Uganda’s Anti-Gay Bill, Condemned By US and Others, Reintroduced in Parliament
The Ugandan parliamentarian who first introduced an anti-gay bill that carried the death penalty for some homosexual acts reintroduced the bill on Tuesday, raising concerns among rights activists who have been fighting the legislation.
Parliamentarian David Bahati first introduced the bill in 2009 but it has never come before the full legislative body for a vote. Though widely supported in Uganda, the bill's progress apparently has been slowed by an international outcry against the bill, including condemnation from President Barack Obama.
Bahati has said that homosexuality poses a serious threat to family values and that his bill has helped raise public awareness about what he calls "the dangers to our children."
Bahati told The Associated Press last year that he is willing to drop the death penalty provision if that is the recommendation of a parliament committee, though a current reading of the bill hasn't been made public.
European countries such as Sweden and Britain have threatened to cut aid to Uganda if the bill is passed.
Homosexuality, already illegal under Uganda's penal code, is highly stigmatized in Uganda. Opinion polls frequently show the bill's wide support among Ugandans. Lawmakers other than Bahati have sometimes spoken passionately about the need for such a law, and none have condemned it.
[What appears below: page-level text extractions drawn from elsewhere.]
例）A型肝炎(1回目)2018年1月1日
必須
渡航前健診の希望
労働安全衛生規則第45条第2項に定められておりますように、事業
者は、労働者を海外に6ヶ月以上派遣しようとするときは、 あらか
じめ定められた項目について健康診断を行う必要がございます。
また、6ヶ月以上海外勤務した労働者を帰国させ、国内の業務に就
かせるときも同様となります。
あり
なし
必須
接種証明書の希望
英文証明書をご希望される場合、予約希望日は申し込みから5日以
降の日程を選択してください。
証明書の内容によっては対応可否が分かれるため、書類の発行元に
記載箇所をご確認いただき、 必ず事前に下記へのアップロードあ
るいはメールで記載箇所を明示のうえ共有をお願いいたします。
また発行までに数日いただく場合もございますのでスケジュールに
The bill has been championed by Pentecostal clerics, who warn that young Ugandans are at risk of being indoctrinated into gay lifestyles by gays visiting from the U.S. and Europe. Even pastors who oppose the draft law do so not because it is draconian or unnecessary, but rather because they believe the police would not be able to enforce it.
"I've rejected it because it does not address Uganda's homosexuality problem," said Solomon Male, a Pentecostal cleric who has been dragged to court for accusing another pastor of sodomy. "The system can't permit any good law to be enforced."
Male said that an existing law against homosexuality, inherited from the colonial days, had not been enforced.
"It is a big problem-homosexuals are in our schools, in our churches, everywhere, and we don't even know where to start," he said. "Sensitization is the best."
Bahati's original bill carried harsh provisions. The original bill would mandate a death sentence for active homosexuals living with HIV or in cases of same-sex rape. "Serial offenders" also could face capital punishment, but the legislation did not define the term. Anyone convicted of a homosexual act would face life imprisonment.
Anyone who "aids, abets, counsels or procures another to engage of acts of homosexuality" would face seven years in prison. Landlords who rent rooms or homes to gays also could get seven years.